How to use theano to create a custom loglikelihood for an array of arrays

Dear all,

I am building a mixture model as explained here http://www.datalab.uci.edu/papers/webcanvas.pdf to cluster sequences of states.

The probability of the data d_{train} is expressed as:

p(d_{train}| \theta) = \prod_{i=1}^{N} p(x_i |\theta) = \prod_{N}^{i=1} \sum_{k=1} \pi_k \theta^I_{k,x_1} \prod_{t=2}^{L_i} \theta^T_{k,x_{t-1}^i,x_{t}^i}

Where N is the number of sequences,
p_k represent cluster assignments drawn from a multinomial (a vector of K mixtures)
\theta_I is a set of K initial state probability vectors a (k vectors of length M)
\theta_T is a set of K transition matrices between states (of MxM).
L_i is the length of the sequence i

So far, I have created a model as follows:

with pm.Model() as model:   
  # the posterior distribution of a multinomial with a dirichlet prior is another dirichlet prior
  pi = pm.Dirichlet('pi', a=pm.floatX((1.0 / num_clusters) * np.ones(num_clusters)),
                  shape=(num_clusters),transform=t_stick_breaking(1e-9))
  theta_i = pm.Dirichlet('theta_i', a=pm.floatX((1.0 / num_values) * np.ones((num_clusters,num_values))),
                 shape=(num_clusters, num_values), transform=t_stick_breaking(1e-9))
  ## can we have a distribution with 3 dimensions?
  theta_t =  [pm.Dirichlet('theta_t_%d' % idx, a=pm.floatX((1.0 / num_values) * np.ones((num_values, num_values))), shape=(num_values, num_values), transform=t_stick_breaking(1e-9)) for idx in range(num_clusters)]

  # need to define log_data
  obs = pm.DensityDist('obs', log_data(pi, theta_i, theta_t), observed=data)

I am would like to create a log_data function from the parameters, pi, \theta^i, and \theta^t, but I am a bit confused on how to do so.
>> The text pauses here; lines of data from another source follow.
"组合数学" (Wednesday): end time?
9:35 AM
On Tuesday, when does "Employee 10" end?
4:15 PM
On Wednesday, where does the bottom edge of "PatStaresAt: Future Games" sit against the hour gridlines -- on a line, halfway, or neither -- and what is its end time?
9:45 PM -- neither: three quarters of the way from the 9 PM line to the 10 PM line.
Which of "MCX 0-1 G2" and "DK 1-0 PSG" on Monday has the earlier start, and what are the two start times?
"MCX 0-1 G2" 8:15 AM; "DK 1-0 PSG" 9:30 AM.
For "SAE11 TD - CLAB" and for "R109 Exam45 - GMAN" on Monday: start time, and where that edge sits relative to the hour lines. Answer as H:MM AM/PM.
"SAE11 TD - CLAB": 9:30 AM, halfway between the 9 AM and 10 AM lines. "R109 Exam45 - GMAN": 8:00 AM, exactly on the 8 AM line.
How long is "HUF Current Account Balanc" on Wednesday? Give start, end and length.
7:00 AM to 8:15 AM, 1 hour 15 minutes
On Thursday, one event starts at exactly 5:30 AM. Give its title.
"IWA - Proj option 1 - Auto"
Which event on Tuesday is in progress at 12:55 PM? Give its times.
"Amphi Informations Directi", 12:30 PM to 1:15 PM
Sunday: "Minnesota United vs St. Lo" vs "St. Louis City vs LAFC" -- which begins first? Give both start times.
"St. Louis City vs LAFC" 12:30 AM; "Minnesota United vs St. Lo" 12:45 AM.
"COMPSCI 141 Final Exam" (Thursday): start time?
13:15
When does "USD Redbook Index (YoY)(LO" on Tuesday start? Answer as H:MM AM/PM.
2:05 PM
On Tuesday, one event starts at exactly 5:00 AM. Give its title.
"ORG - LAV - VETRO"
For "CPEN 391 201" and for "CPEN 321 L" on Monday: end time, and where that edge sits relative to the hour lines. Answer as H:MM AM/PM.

In particular, I don’t know how to treat each observed array in my sequence inside the function log_data, and how to use theano operators to create the likelihood equation above:

The log likelihood would look like :

def log_data(pi,theta_init,theta_trans):
    def log_data_(x): 
     # code to be completed here....

    return log_data_

An example of a data could be:

 data = [[2, 2, 0, 1, 2], [1, 1, 0, 1, 0], [2, 2, 0, 1, 2], [1, 1, 2, 0, 1], [1, 1, 2, 2, 2], [2, 2, 0, 0, 1], [1, 1, 2, 1, 2], [2, 2, 0, 1, 2], [2, 2, 2, 2, 0], [2, 2, 0, 1, 0]]

with

num_clusters = 3
num_values = 3

Also, do you know if theta_t could have shape =(num_clusters, num_values, num_values), instead of creating an array of matrices?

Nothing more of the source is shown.